THE LOBBYIST'S VIEW: FAITHFULNESS, NOT POLYGAMY, THE HIGHEST FORM OF PRAISE FOR A SPOUSE

14th October, 2009
JIM WALLACE

The debate now emerging about legalising polygamy will rightly inflame most Australians.

In early October - in the same week Australia was recognised as second only to Norway as the best place in the world to live - we were again told by people who have come from some of the worst places in the world to live, to make it more like home - their original home.

ONE MAN AND ONE WIFE: Jim Wallace argues that the concept of the monogamous marriage should be preserved. PICTURE: Gavin Spencer (www.sxc.com)

"Most women, and indeed men, would think the highest form of praise one could have for the other is faithfulness. This principle might be under considerable threat within the throwaway consumer society we have created, but should nonetheless be upheld as an ideal in relationship."

After writing in The Age on 2nd October about the supposed merits of polygamy, the President of the Islamic Friendship Association of Australia, Keysar Trad, quickly found himself on the defensive in trying to justify multiple wives.

Few women will run to join the Islamic Friendship Association in the hope of romance, knowing that as Trad says: “the willingness of a man to take on another wife is in fact a form of praise to his first wife.”

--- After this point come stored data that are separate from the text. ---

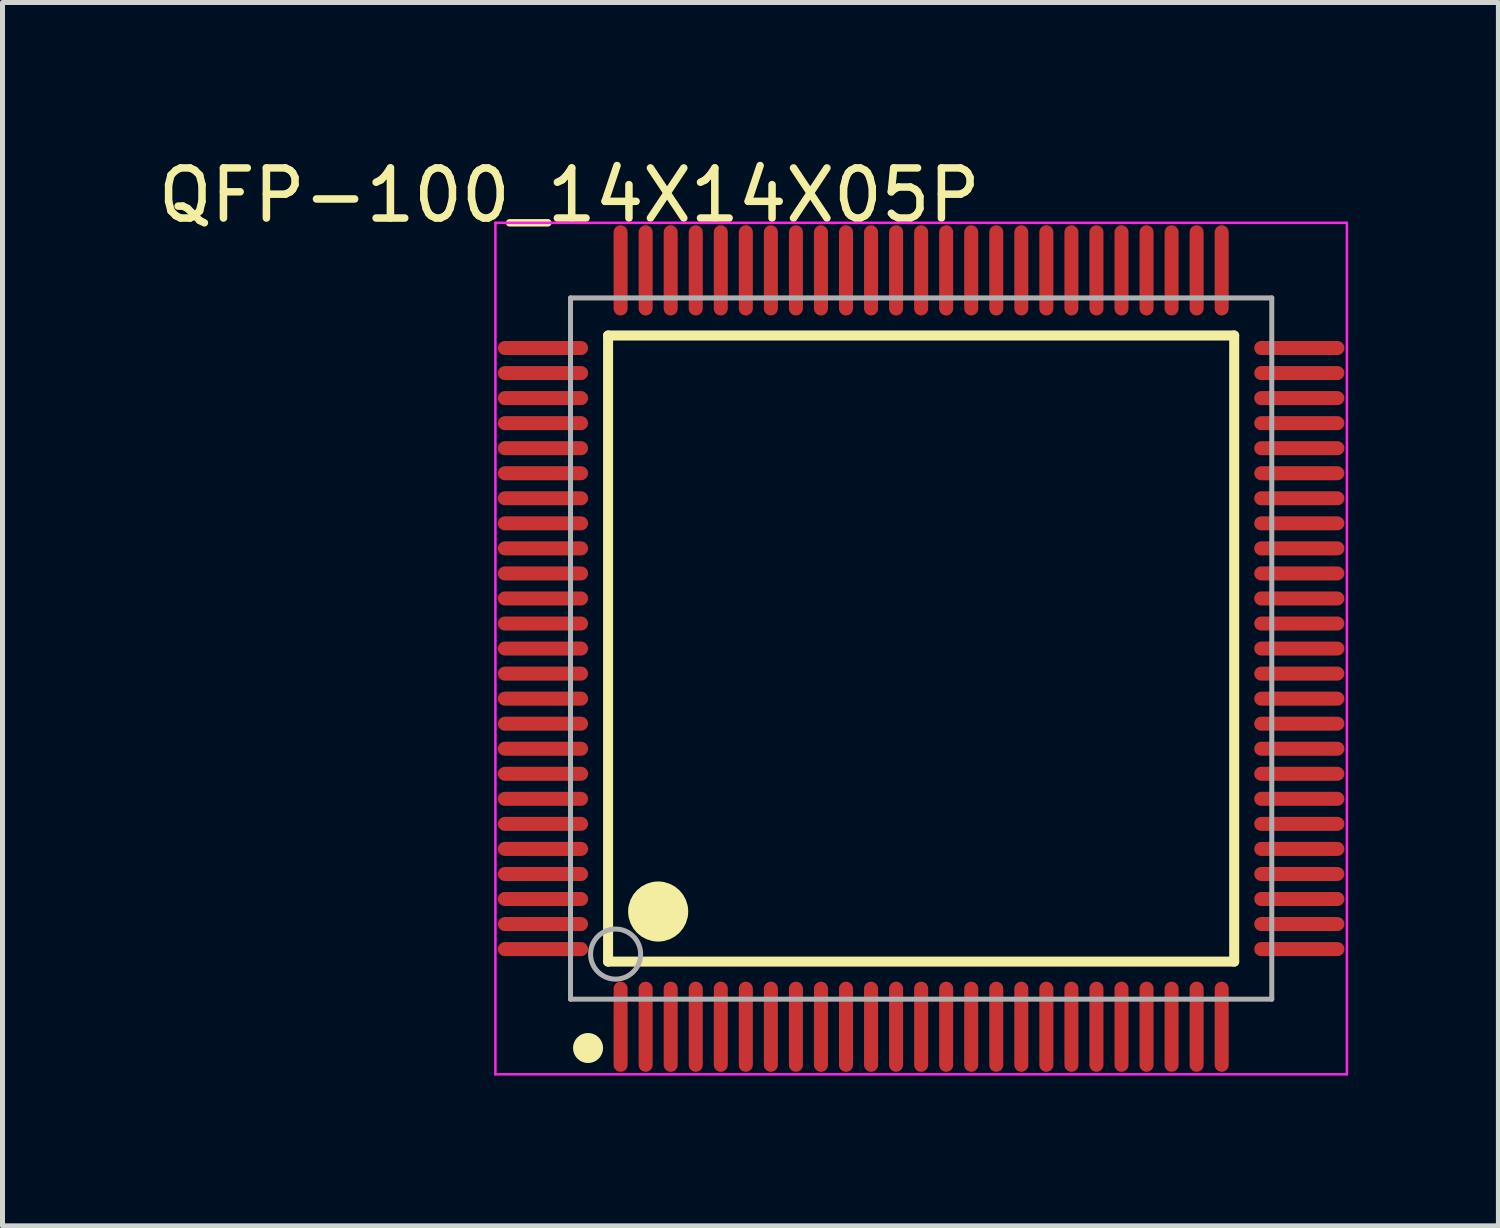
<source format=kicad_pcb>
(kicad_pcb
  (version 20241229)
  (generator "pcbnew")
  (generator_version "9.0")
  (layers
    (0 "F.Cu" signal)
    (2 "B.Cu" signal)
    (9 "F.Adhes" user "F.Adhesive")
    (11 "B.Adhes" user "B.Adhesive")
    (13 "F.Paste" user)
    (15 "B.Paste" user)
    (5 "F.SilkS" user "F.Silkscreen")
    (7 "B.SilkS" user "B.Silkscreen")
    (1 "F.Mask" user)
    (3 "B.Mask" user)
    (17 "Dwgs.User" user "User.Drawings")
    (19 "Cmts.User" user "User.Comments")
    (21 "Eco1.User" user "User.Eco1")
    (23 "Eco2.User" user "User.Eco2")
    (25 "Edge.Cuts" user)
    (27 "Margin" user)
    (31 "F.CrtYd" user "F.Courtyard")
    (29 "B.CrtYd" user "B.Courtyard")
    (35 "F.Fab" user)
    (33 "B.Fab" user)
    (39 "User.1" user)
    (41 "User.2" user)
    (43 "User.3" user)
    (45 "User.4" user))
  (footprint "QFP-100_14X14X05P"
    (layer "F.Cu")
    (at 15.34 9.898)
    (property "Reference" "QFP-100_14X14X05P" (at -7.024 -9.05 0) (layer "F.SilkS") (effects (font (size 1 1) (thickness 0.15))))
    (attr through_hole)
    (fp_line (start -6.25 -6.25) (end 6.25 -6.25) (stroke (width 0.2) (type solid)) (layer "F.SilkS"))
    (fp_line (start -6.25 6.25) (end -6.25 -6.25) (stroke (width 0.2) (type solid)) (layer "F.SilkS"))
    (fp_line (start -6.25 6.25) (end 6.25 6.25) (stroke (width 0.2) (type solid)) (layer "F.SilkS"))
    (fp_line (start 6.25 6.25) (end 6.25 -6.25) (stroke (width 0.2) (type solid)) (layer "F.SilkS"))
    (fp_circle (center -6.65 7.975) (end -6.5 7.975) (stroke (width 0.3) (type solid)) (fill no) (layer "F.SilkS"))
    (fp_circle (center -5.25 5.25) (end -4.95 5.25) (stroke (width 0.6) (type solid)) (fill no) (layer "F.SilkS"))
    (fp_line (start -8.5 -8.5) (end 8.5 -8.5) (stroke (width 0.05) (type solid)) (layer "F.CrtYd"))
    (fp_line (start -8.5 8.5) (end -8.5 -8.5) (stroke (width 0.05) (type solid)) (layer "F.CrtYd"))
    (fp_line (start 8.5 -8.5) (end 8.5 8.5) (stroke (width 0.05) (type solid)) (layer "F.CrtYd"))
    (fp_line (start 8.5 8.5) (end -8.5 8.5) (stroke (width 0.05) (type solid)) (layer "F.CrtYd"))
    (fp_line (start -7 -7) (end 7 -7) (stroke (width 0.1) (type solid)) (layer "F.Fab"))
    (fp_line (start -7 7) (end -7 -7) (stroke (width 0.1) (type solid)) (layer "F.Fab"))
    (fp_line (start -7 7) (end 7 7) (stroke (width 0.1) (type solid)) (layer "F.Fab"))
    (fp_line (start 7 7) (end 7 -7) (stroke (width 0.1) (type solid)) (layer "F.Fab"))
    (fp_circle (center -6.1 6.1) (end -5.6 6.1) (stroke (width 0.1) (type solid)) (fill no) (layer "F.Fab"))
    (pad "1" smd oval (at -6 7.55 180) (size 0.28 1.8) (layers "F.Cu" "F.Mask" "F.Paste"))
    (pad "2" smd oval (at -5.5 7.55 180) (size 0.28 1.8) (layers "F.Cu" "F.Mask" "F.Paste"))
    (pad "3" smd oval (at -5 7.55 180) (size 0.28 1.8) (layers "F.Cu" "F.Mask" "F.Paste"))
    (pad "4" smd oval (at -4.5 7.55 180) (size 0.28 1.8) (layers "F.Cu" "F.Mask" "F.Paste"))
    (pad "5" smd oval (at -4 7.55 180) (size 0.28 1.8) (layers "F.Cu" "F.Mask" "F.Paste"))
    (pad "6" smd oval (at -3.5 7.55 180) (size 0.28 1.8) (layers "F.Cu" "F.Mask" "F.Paste"))
    (pad "7" smd oval (at -3 7.55 180) (size 0.28 1.8) (layers "F.Cu" "F.Mask" "F.Paste"))
    (pad "8" smd oval (at -2.5 7.55 180) (size 0.28 1.8) (layers "F.Cu" "F.Mask" "F.Paste"))
    (pad "9" smd oval (at -2 7.55 180) (size 0.28 1.8) (layers "F.Cu" "F.Mask" "F.Paste"))
    (pad "10" smd oval (at -1.5 7.55 180) (size 0.28 1.8) (layers "F.Cu" "F.Mask" "F.Paste"))
    (pad "11" smd oval (at -1 7.55 180) (size 0.28 1.8) (layers "F.Cu" "F.Mask" "F.Paste"))
    (pad "12" smd oval (at -0.5 7.55 180) (size 0.28 1.8) (layers "F.Cu" "F.Mask" "F.Paste"))
    (pad "13" smd oval (at 0 7.55 180) (size 0.28 1.8) (layers "F.Cu" "F.Mask" "F.Paste"))
    (pad "14" smd oval (at 0.5 7.55 180) (size 0.28 1.8) (layers "F.Cu" "F.Mask" "F.Paste"))
    (pad "15" smd oval (at 1 7.55 180) (size 0.28 1.8) (layers "F.Cu" "F.Mask" "F.Paste"))
    (pad "16" smd oval (at 1.5 7.55 180) (size 0.28 1.8) (layers "F.Cu" "F.Mask" "F.Paste"))
    (pad "17" smd oval (at 2 7.55 180) (size 0.28 1.8) (layers "F.Cu" "F.Mask" "F.Paste"))
    (pad "18" smd oval (at 2.5 7.55 180) (size 0.28 1.8) (layers "F.Cu" "F.Mask" "F.Paste"))
    (pad "19" smd oval (at 3 7.55 180) (size 0.28 1.8) (layers "F.Cu" "F.Mask" "F.Paste"))
    (pad "20" smd oval (at 3.5 7.55 180) (size 0.28 1.8) (layers "F.Cu" "F.Mask" "F.Paste"))
    (pad "21" smd oval (at 4 7.55 180) (size 0.28 1.8) (layers "F.Cu" "F.Mask" "F.Paste"))
    (pad "22" smd oval (at 4.5 7.55 180) (size 0.28 1.8) (layers "F.Cu" "F.Mask" "F.Paste"))
    (pad "23" smd oval (at 5 7.55 180) (size 0.28 1.8) (layers "F.Cu" "F.Mask" "F.Paste"))
    (pad "24" smd oval (at 5.5 7.55 180) (size 0.28 1.8) (layers "F.Cu" "F.Mask" "F.Paste"))
    (pad "25" smd oval (at 6 7.55 180) (size 0.28 1.8) (layers "F.Cu" "F.Mask" "F.Paste"))
    (pad "26" smd oval (at 7.55 6 90) (size 0.28 1.8) (layers "F.Cu" "F.Mask" "F.Paste"))
    (pad "27" smd oval (at 7.55 5.5 90) (size 0.28 1.8) (layers "F.Cu" "F.Mask" "F.Paste"))
    (pad "28" smd oval (at 7.55 5 90) (size 0.28 1.8) (layers "F.Cu" "F.Mask" "F.Paste"))
    (pad "29" smd oval (at 7.55 4.5 90) (size 0.28 1.8) (layers "F.Cu" "F.Mask" "F.Paste"))
    (pad "30" smd oval (at 7.55 4 90) (size 0.28 1.8) (layers "F.Cu" "F.Mask" "F.Paste"))
    (pad "31" smd oval (at 7.55 3.5 90) (size 0.28 1.8) (layers "F.Cu" "F.Mask" "F.Paste"))
    (pad "32" smd oval (at 7.55 3 90) (size 0.28 1.8) (layers "F.Cu" "F.Mask" "F.Paste"))
    (pad "33" smd oval (at 7.55 2.5 90) (size 0.28 1.8) (layers "F.Cu" "F.Mask" "F.Paste"))
    (pad "34" smd oval (at 7.55 2 90) (size 0.28 1.8) (layers "F.Cu" "F.Mask" "F.Paste"))
    (pad "35" smd oval (at 7.55 1.5 90) (size 0.28 1.8) (layers "F.Cu" "F.Mask" "F.Paste"))
    (pad "36" smd oval (at 7.55 1 90) (size 0.28 1.8) (layers "F.Cu" "F.Mask" "F.Paste"))
    (pad "37" smd oval (at 7.55 0.5 90) (size 0.28 1.8) (layers "F.Cu" "F.Mask" "F.Paste"))
    (pad "38" smd oval (at 7.55 0 90) (size 0.28 1.8) (layers "F.Cu" "F.Mask" "F.Paste"))
    (pad "39" smd oval (at 7.55 -0.5 90) (size 0.28 1.8) (layers "F.Cu" "F.Mask" "F.Paste"))
    (pad "40" smd oval (at 7.55 -1 90) (size 0.28 1.8) (layers "F.Cu" "F.Mask" "F.Paste"))
    (pad "41" smd oval (at 7.55 -1.5 90) (size 0.28 1.8) (layers "F.Cu" "F.Mask" "F.Paste"))
    (pad "42" smd oval (at 7.55 -2 90) (size 0.28 1.8) (layers "F.Cu" "F.Mask" "F.Paste"))
    (pad "43" smd oval (at 7.55 -2.5 90) (size 0.28 1.8) (layers "F.Cu" "F.Mask" "F.Paste"))
    (pad "44" smd oval (at 7.55 -3 90) (size 0.28 1.8) (layers "F.Cu" "F.Mask" "F.Paste"))
    (pad "45" smd oval (at 7.55 -3.5 90) (size 0.28 1.8) (layers "F.Cu" "F.Mask" "F.Paste"))
    (pad "46" smd oval (at 7.55 -4 90) (size 0.28 1.8) (layers "F.Cu" "F.Mask" "F.Paste"))
    (pad "47" smd oval (at 7.55 -4.5 90) (size 0.28 1.8) (layers "F.Cu" "F.Mask" "F.Paste"))
    (pad "48" smd oval (at 7.55 -5 90) (size 0.28 1.8) (layers "F.Cu" "F.Mask" "F.Paste"))
    (pad "49" smd oval (at 7.55 -5.5 90) (size 0.28 1.8) (layers "F.Cu" "F.Mask" "F.Paste"))
    (pad "50" smd oval (at 7.55 -6 90) (size 0.28 1.8) (layers "F.Cu" "F.Mask" "F.Paste"))
    (pad "51" smd oval (at 6 -7.55 180) (size 0.28 1.8) (layers "F.Cu" "F.Mask" "F.Paste"))
    (pad "52" smd oval (at 5.5 -7.55 180) (size 0.28 1.8) (layers "F.Cu" "F.Mask" "F.Paste"))
    (pad "53" smd oval (at 5 -7.55 180) (size 0.28 1.8) (layers "F.Cu" "F.Mask" "F.Paste"))
    (pad "54" smd oval (at 4.5 -7.55 180) (size 0.28 1.8) (layers "F.Cu" "F.Mask" "F.Paste"))
    (pad "55" smd oval (at 4 -7.55 180) (size 0.28 1.8) (layers "F.Cu" "F.Mask" "F.Paste"))
    (pad "56" smd oval (at 3.5 -7.55 180) (size 0.28 1.8) (layers "F.Cu" "F.Mask" "F.Paste"))
    (pad "57" smd oval (at 3 -7.55 180) (size 0.28 1.8) (layers "F.Cu" "F.Mask" "F.Paste"))
    (pad "58" smd oval (at 2.5 -7.55 180) (size 0.28 1.8) (layers "F.Cu" "F.Mask" "F.Paste"))
    (pad "59" smd oval (at 2 -7.55 180) (size 0.28 1.8) (layers "F.Cu" "F.Mask" "F.Paste"))
    (pad "60" smd oval (at 1.5 -7.55 180) (size 0.28 1.8) (layers "F.Cu" "F.Mask" "F.Paste"))
    (pad "61" smd oval (at 1 -7.55 180) (size 0.28 1.8) (layers "F.Cu" "F.Mask" "F.Paste"))
    (pad "62" smd oval (at 0.5 -7.55 180) (size 0.28 1.8) (layers "F.Cu" "F.Mask" "F.Paste"))
    (pad "63" smd oval (at 0 -7.55 180) (size 0.28 1.8) (layers "F.Cu" "F.Mask" "F.Paste"))
    (pad "64" smd oval (at -0.5 -7.55 180) (size 0.28 1.8) (layers "F.Cu" "F.Mask" "F.Paste"))
    (pad "65" smd oval (at -1 -7.55 180) (size 0.28 1.8) (layers "F.Cu" "F.Mask" "F.Paste"))
    (pad "66" smd oval (at -1.5 -7.55 180) (size 0.28 1.8) (layers "F.Cu" "F.Mask" "F.Paste"))
    (pad "67" smd oval (at -2 -7.55 180) (size 0.28 1.8) (layers "F.Cu" "F.Mask" "F.Paste"))
    (pad "68" smd oval (at -2.5 -7.55 180) (size 0.28 1.8) (layers "F.Cu" "F.Mask" "F.Paste"))
    (pad "69" smd oval (at -3 -7.55 180) (size 0.28 1.8) (layers "F.Cu" "F.Mask" "F.Paste"))
    (pad "70" smd oval (at -3.5 -7.55 180) (size 0.28 1.8) (layers "F.Cu" "F.Mask" "F.Paste"))
    (pad "71" smd oval (at -4 -7.55 180) (size 0.28 1.8) (layers "F.Cu" "F.Mask" "F.Paste"))
    (pad "72" smd oval (at -4.5 -7.55 180) (size 0.28 1.8) (layers "F.Cu" "F.Mask" "F.Paste"))
    (pad "73" smd oval (at -5 -7.55 180) (size 0.28 1.8) (layers "F.Cu" "F.Mask" "F.Paste"))
    (pad "74" smd oval (at -5.5 -7.55 180) (size 0.28 1.8) (layers "F.Cu" "F.Mask" "F.Paste"))
    (pad "75" smd oval (at -6 -7.55 180) (size 0.28 1.8) (layers "F.Cu" "F.Mask" "F.Paste"))
    (pad "76" smd oval (at -7.55 -6 90) (size 0.28 1.8) (layers "F.Cu" "F.Mask" "F.Paste"))
    (pad "77" smd oval (at -7.55 -5.5 90) (size 0.28 1.8) (layers "F.Cu" "F.Mask" "F.Paste"))
    (pad "78" smd oval (at -7.55 -5 90) (size 0.28 1.8) (layers "F.Cu" "F.Mask" "F.Paste"))
    (pad "79" smd oval (at -7.55 -4.5 90) (size 0.28 1.8) (layers "F.Cu" "F.Mask" "F.Paste"))
    (pad "80" smd oval (at -7.55 -4 90) (size 0.28 1.8) (layers "F.Cu" "F.Mask" "F.Paste"))
    (pad "81" smd oval (at -7.55 -3.5 90) (size 0.28 1.8) (layers "F.Cu" "F.Mask" "F.Paste"))
    (pad "82" smd oval (at -7.55 -3 90) (size 0.28 1.8) (layers "F.Cu" "F.Mask" "F.Paste"))
    (pad "83" smd oval (at -7.55 -2.5 90) (size 0.28 1.8) (layers "F.Cu" "F.Mask" "F.Paste"))
    (pad "84" smd oval (at -7.55 -2 90) (size 0.28 1.8) (layers "F.Cu" "F.Mask" "F.Paste"))
    (pad "85" smd oval (at -7.55 -1.5 90) (size 0.28 1.8) (layers "F.Cu" "F.Mask" "F.Paste"))
    (pad "86" smd oval (at -7.55 -1 90) (size 0.28 1.8) (layers "F.Cu" "F.Mask" "F.Paste"))
    (pad "87" smd oval (at -7.55 -0.5 90) (size 0.28 1.8) (layers "F.Cu" "F.Mask" "F.Paste"))
    (pad "88" smd oval (at -7.55 0 90) (size 0.28 1.8) (layers "F.Cu" "F.Mask" "F.Paste"))
    (pad "89" smd oval (at -7.55 0.5 90) (size 0.28 1.8) (layers "F.Cu" "F.Mask" "F.Paste"))
    (pad "90" smd oval (at -7.55 1 90) (size 0.28 1.8) (layers "F.Cu" "F.Mask" "F.Paste"))
    (pad "91" smd oval (at -7.55 1.5 90) (size 0.28 1.8) (layers "F.Cu" "F.Mask" "F.Paste"))
    (pad "92" smd oval (at -7.55 2 90) (size 0.28 1.8) (layers "F.Cu" "F.Mask" "F.Paste"))
    (pad "93" smd oval (at -7.55 2.5 90) (size 0.28 1.8) (layers "F.Cu" "F.Mask" "F.Paste"))
    (pad "94" smd oval (at -7.55 3 90) (size 0.28 1.8) (layers "F.Cu" "F.Mask" "F.Paste"))
    (pad "95" smd oval (at -7.55 3.5 90) (size 0.28 1.8) (layers "F.Cu" "F.Mask" "F.Paste"))
    (pad "96" smd oval (at -7.55 4 90) (size 0.28 1.8) (layers "F.Cu" "F.Mask" "F.Paste"))
    (pad "97" smd oval (at -7.55 4.5 90) (size 0.28 1.8) (layers "F.Cu" "F.Mask" "F.Paste"))
    (pad "98" smd oval (at -7.55 5 90) (size 0.28 1.8) (layers "F.Cu" "F.Mask" "F.Paste"))
    (pad "99" smd oval (at -7.55 5.5 90) (size 0.28 1.8) (layers "F.Cu" "F.Mask" "F.Paste"))
    (pad "100" smd oval (at -7.55 6 90) (size 0.28 1.8) (layers "F.Cu" "F.Mask" "F.Paste")))
  (gr_rect
    (start -3 -3)
    (end 26.865 21.423)
    (stroke (width 0.1) (type default))
    (fill no)
    (layer "Edge.Cuts")))
</source>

Most women, and indeed men, would think the highest form of praise one could have for the other is faithfulness. This principle might be under considerable threat within the throwaway consumer society we have created, but should nonetheless be upheld as an ideal in relationship.

Despite Trad's unsupported claims that “studies consistently reveal that most men admit to having affairs,” the opposite is very much the case. Loyalty is valued by people in marriage; with the Sex in America study showing that 90 per cent of wives and 75 per cent of husbands claim never to have had extramarital sex.

Yet still much of the Islamic Friendship Association's argument seems to hinge on the lesser of two evils. As the West is so morally corrupted, and it's impossible to remain loyal to one wife, let's make more than one legal!

The argument carries implications that adultery is only practised in the West, but anyone who has lived in other societies, including Islamic ones, will know that that is not the case.

While the fear of consequences in these societies keeps things very much under the table - it is very much a man's world.

But the logic in the argument for polygamy is itself flawed, even in Islam, which is doubtless seeking to impose a moral code.

While it is the case that a man taking more than one wife in Islam is required to treat each equally, it is surely hard to trivialise the effect on the first wife as Trad does, by saying she is giving only a fraction of her husband's affection to the second. Surely by definition that fraction is 50 per cent!

In a modern society in which couples already have too little time together, this fraction will be as unacceptable for practical and emotional reasons as the whole concept of polygamy.

This consideration of polygamy is an inevitable consequence of the challenges to our concept of marriage being most recently brought by the gay and lesbian community. If this flood gate is opened there is no turning back.

Compromise of the concept of marriage overseas to include same-sex marriage, has led to a raft of claims to broaden the concept even further, from polygamy to even more bizarre ambit claims!

If marriage is not preserved, as our heritage and culture demand, we have no right to deny the inevitable claims on it which will flow not just from alternate faiths, but from those with deconstructionist agendas simply looking for a vehicle.

In the end, to paraphrase Field Marshal Montgomery: “we have to decide on what side we stand”.

On this and other issues, we have to either confirm the Judeo-Christian heritage that is so much responsible for our being second only to Norway as the best country in which to live - or accept the consequences.

Jim Wallace is the managing director of the Australian Christian Lobby.